|Review by OttawaP||posted 05-09-2008 09:08 PM||10068 views||0 times favorited||14 comments|
I’ve been in the market for a new miter gauge . I’ve sold my previous Kreg due to it’s short length and light structure. While it was exceptionally accurate, I just found the crosscut length too short and was always afraid if I ever dropped it would be bent. I considered the Jessum, Accumiter, and Osbourne as the top contenders until I found the Smart Miter. The Jessum I found a little fiddly with the two pin set up and there did seem to be some issues with this system from what I’ve read on the internet. The Osbourne I’ve used but I don’t like the fact that the flip stop does not recess into the fence to prevent mitered points from slipping behind it and the way I can fly through cuts on a good production run I thought it would not work for me, other than that it’s a pretty good bang for the buck. The Accumiter I love for the weight and length of the longer version, but it too seems to suffer from fiddly pins that don’t always seem to sit perfect in the key from what I’ve read.
Doing a search I discovered the Smartmiter by Jointech. I had never heard of this company before since they don’t have a distributor here in Canada but they have a pretty good line of interesting products. I could not find one negative review of this product, most people are just pleased as punch with it. The amazing part of this miter sled is the adjusting pivot point which makes the flip stop scale useable for all angles. So a 12.5” cut at 90 deg is12.5” at 45 deg, no moving of the flip stop is required. Sweet. (see the pictures, the 45 deg miter and the 90 deg cut are both the same distance away from the blade.) It miters from -50 deg to 50 deg in ½ deg increments. The fence has spring loaded bearings that pop in and out of a steel plate on the underside and lock in place with a simple clamp. It has a fine adjustment knob with a #32 thread so it’s very easy to adjust to 1/128th with just a ¼ turn of the knob.
Drawbacks of this sled (and all sleds in general) is you do lose ½” in cutting height due to the thickness of the sled itself. Not a big deal in my book. And in a left tilt saw such as mine, I’ll refer back to my General miter gauge that came with my cabinet saw for any bevel cuts, again such a rare occurrence that it is not a deal breaker for me.

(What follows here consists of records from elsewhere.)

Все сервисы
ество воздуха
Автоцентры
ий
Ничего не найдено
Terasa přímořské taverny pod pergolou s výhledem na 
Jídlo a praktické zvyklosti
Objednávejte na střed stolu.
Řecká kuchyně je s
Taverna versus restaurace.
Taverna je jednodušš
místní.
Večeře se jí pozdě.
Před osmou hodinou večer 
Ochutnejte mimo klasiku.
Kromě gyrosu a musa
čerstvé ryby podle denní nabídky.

So I took a chance and ordered it. Unfortunatly the sled arrived damaged slightly. The cursor was broken and the flip stop would not sit nice and square. It must have gotten wacked pretty good by USPS. The sled overall is well made. Heavy phenolic base and strong aluminum extrusions that extend to 48”. It sets up quickly, just basically install the handle, square it to your blade, adjust the tape measurements and you are good to go. But alas, that’s where the problem started…….after 6 hours I realized I had a defective unit. It wouldn’t close a simple picture frame no matter what I did. The angles were off and there is no way to play with it, there was a fundamental error in the manufacture of it.
This was a on a Saturday so I took several pictures of the unit and damage and emailed them off with a letter to Jointech. Late Monday night I got a phone call from the Ernest Saldana, president of the company, and within 5 minutes an apology and the promise of a new unit were furnished to me. Now that’s impressive. A week later I got an email saying they went through the inventory and found a handful of defective units and were sending me out a hand tested replacement. It arrived undamaged a few days ago with an extra hold down clamp that I never ordered originally. I guess a “thanks for being patient gift” from the Jointech. I setup the new sled and it’s fine and performs wonderfully. It’s rock solid, heavy, stable and cross cuts up to 48” with useable measuring scales at all angles. Since it locks at both the pivot point and the clamp at the arch its very stable on long pieces unlike most single pivot miter gauges.
It is not a panel cutoff sled, it is limited to 12-15” depending on your saw since it miters in both directions, but for that I have a shop made panel sled that cuts a 24” width easily.
Theres’ a few videos on the website showing the setup and use, check them out http://www.jointech.com/smart_miter.htm
Improvements I’d suggest, a magnified cursor over the double lined parallax cursor would be better for older eyes. Possibly a bigger handle would be more comfortable and I really don’t have big hands either. These are minor items though and don’t really distract from the sled a whole lot.
I’ll rate the sled 4.5/5 since there is always room for improvement and 5/5 for service from the company. An excellent product, I highly recommend it.